General Relativistic versus Newtonian: a universality in radiation hydrodynamics

TL;DR

This paper demonstrates a universal behavior in the luminosity ratio between general relativistic and Newtonian models of accretion, depending mainly on temperature, with implications for understanding accretion physics.

Contribution

It reveals a universal ratio of luminosities in relativistic and Newtonian accretion models that depends solely on temperature, independent of gas mass fraction.

Findings

Luminosity ratio $L_{GR}/L_N$ is independent of gas mass fraction.

The ratio approaches 1 at low temperatures and increases at high temperatures.

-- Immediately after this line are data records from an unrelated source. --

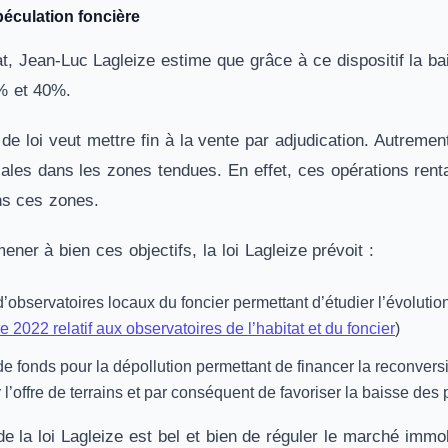
spéculation foncière
t, Jean-Luc Lagleize estime que grâce à ce dispositif la b
% et 40%.
 de loi veut mettre fin à la vente par adjudication. Autrement 
ocales dans les zones tendues. En effet, ces opérations rent
ns ces zones.
ener à bien ces objectifs, la loi Lagleize prévoit :
d’observatoires locaux du foncier permettant d’étudier l’évolutio
e 2022 relatif aux observatoires de l’habitat et du foncier
)
de fonds pour la dépollution permettant de financer la reconversio
l’offre de terrains et par conséquent de favoriser la baisse des p
 de la loi Lagleize est bel et bien de réguler le marché imm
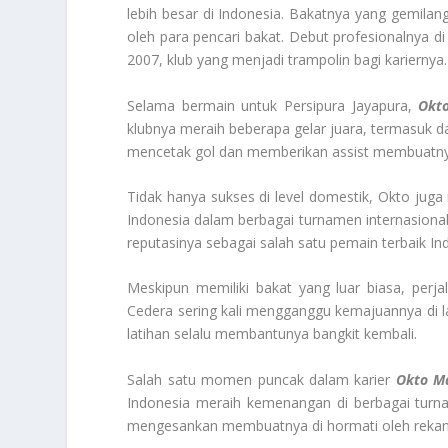
lebih besar di Indonesia. Bakatnya yang gemila
oleh para pencari bakat. Debut profesionalnya d
2007, klub yang menjadi trampolin bagi kariernya.
Selama bermain untuk Persipura Jayapura,
Okt
klubnya meraih beberapa gelar juara, termasuk da
mencetak gol dan memberikan assist membuatnya 
Tidak hanya sukses di level domestik, Okto juga 
Indonesia dalam berbagai turnamen internasio
reputasinya sebagai salah satu pemain terbaik In
Meskipun memiliki bakat yang luar biasa, perja
Cedera sering kali mengganggu kemajuannya di 
latihan selalu membantunya bangkit kembali.
Salah satu momen puncak dalam karier
Okto M
Indonesia meraih kemenangan di berbagai turna
mengesankan membuatnya di hormati oleh rekan-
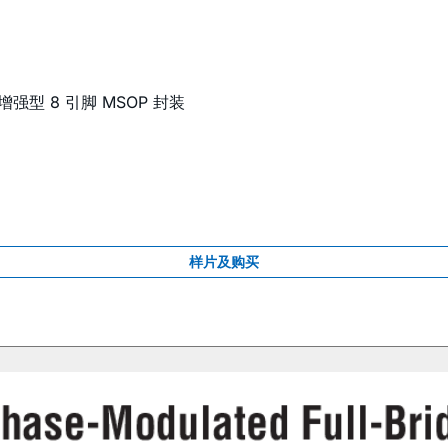
强型 8 引脚 MSOP 封装
样片及购买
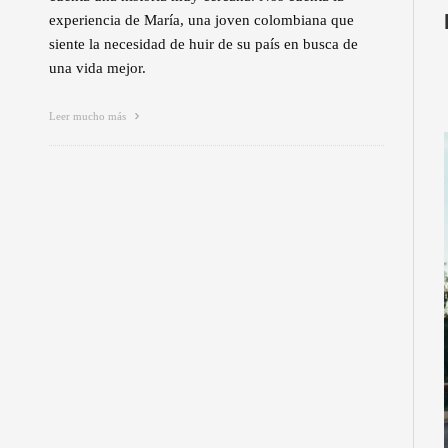
experiencia de María, una joven colombiana que
siente la necesidad de huir de su país en busca de
una vida mejor.
Leer mucho más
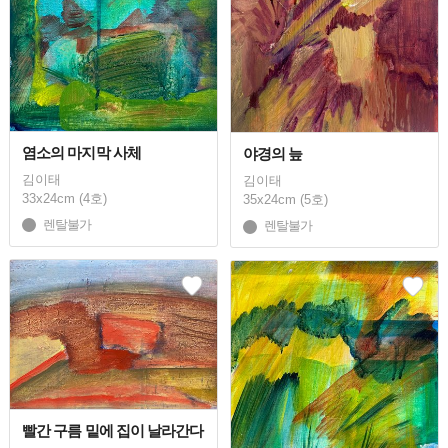
염소의 마지막 사체
야경의 늪
김이태
김이태
33x24cm (4호)
35x24cm (5호)
렌탈불가
렌탈불가
빨간 구름 밑에 집이 날라간다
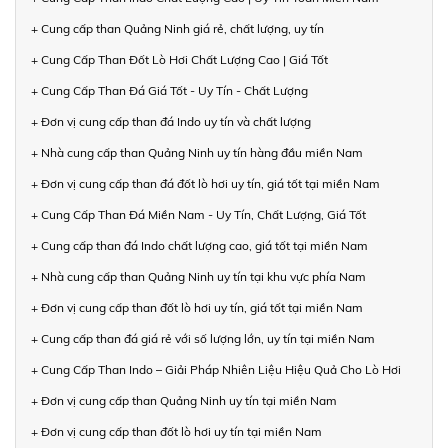
+ Cung cấp than Quảng Ninh giá rẻ, chất lượng, uy tín
+ Cung Cấp Than Đốt Lò Hơi Chất Lượng Cao | Giá Tốt
+ Cung Cấp Than Đá Giá Tốt - Uy Tín - Chất Lượng
+ Đơn vị cung cấp than đá Indo uy tín và chất lượng
+ Nhà cung cấp than Quảng Ninh uy tín hàng đầu miền Nam
+ Đơn vị cung cấp than đá đốt lò hơi uy tín, giá tốt tại miền Nam
+ Cung Cấp Than Đá Miền Nam - Uy Tín, Chất Lượng, Giá Tốt
+ Cung cấp than đá Indo chất lượng cao, giá tốt tại miền Nam
+ Nhà cung cấp than Quảng Ninh uy tín tại khu vực phía Nam
+ Đơn vị cung cấp than đốt lò hơi uy tín, giá tốt tại miền Nam
+ Cung cấp than đá giá rẻ với số lượng lớn, uy tín tại miền Nam
+ Cung Cấp Than Indo – Giải Pháp Nhiên Liệu Hiệu Quả Cho Lò Hơi
+ Đơn vị cung cấp than Quảng Ninh uy tín tại miền Nam
+ Đơn vị cung cấp than đốt lò hơi uy tín tại miền Nam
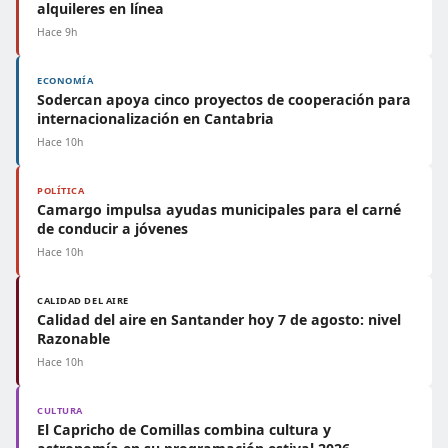
alquileres en línea
Hace 9h
ECONOMÍA
Sodercan apoya cinco proyectos de cooperación para
internacionalización en Cantabria
Hace 10h
POLÍTICA
Camargo impulsa ayudas municipales para el carné
de conducir a jóvenes
Hace 10h
CALIDAD DEL AIRE
Calidad del aire en Santander hoy 7 de agosto: nivel
Razonable
Hace 10h
CULTURA
El Capricho de Comillas combina cultura y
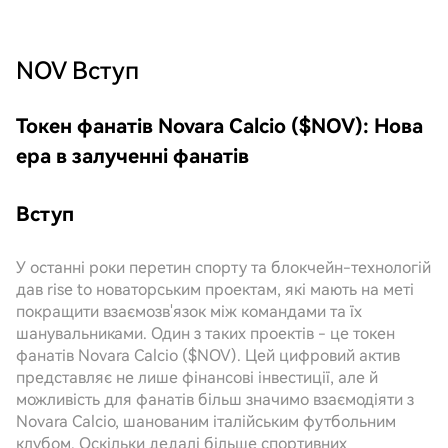
NOV
Вступ
Токен фанатів Novara Calcio ($NOV): Нова
ера в залученні фанатів
Вступ
У останні роки перетин спорту та блокчейн-технологій
дав rise to новаторським проектам, які мають на меті
покращити взаємозв'язок між командами та їх
шанувальниками. Один з таких проектів - це токен
фанатів Novara Calcio ($NOV). Цей цифровий актив
представляє не лише фінансові інвестиції, але й
можливість для фанатів більш значимо взаємодіяти з
Novara Calcio, шанованим італійським футбольним
клубом. Оскільки дедалі більше спортивних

The universality holds across various polytropic equations of state.

Abstract

We compare Newtonian and general relativistic descriptions of the stationary accretion of self-gravitating fluids onto compact bodies. Spherical symmetry and thin gas approximation are assumed. Luminosity depends, amongst other factors, on the temperature and the contribution of gas to the total mass, in both -- general relativistic ($L_{GR}$) and Newtonian ($L_N$) -- models. We discover a remarkable universal behaviour for transonic flows: the ratio of respective luminosities $L_{GR}/L_N$ is independent of the fractional mass of the gas and depends on asymptotic temperature. It is close to 1 in the regime of low asymptotic temperatures and can grow by one order of magnitude for high temperatures. These conclusions are valid for a wide range of polytropic equations of state.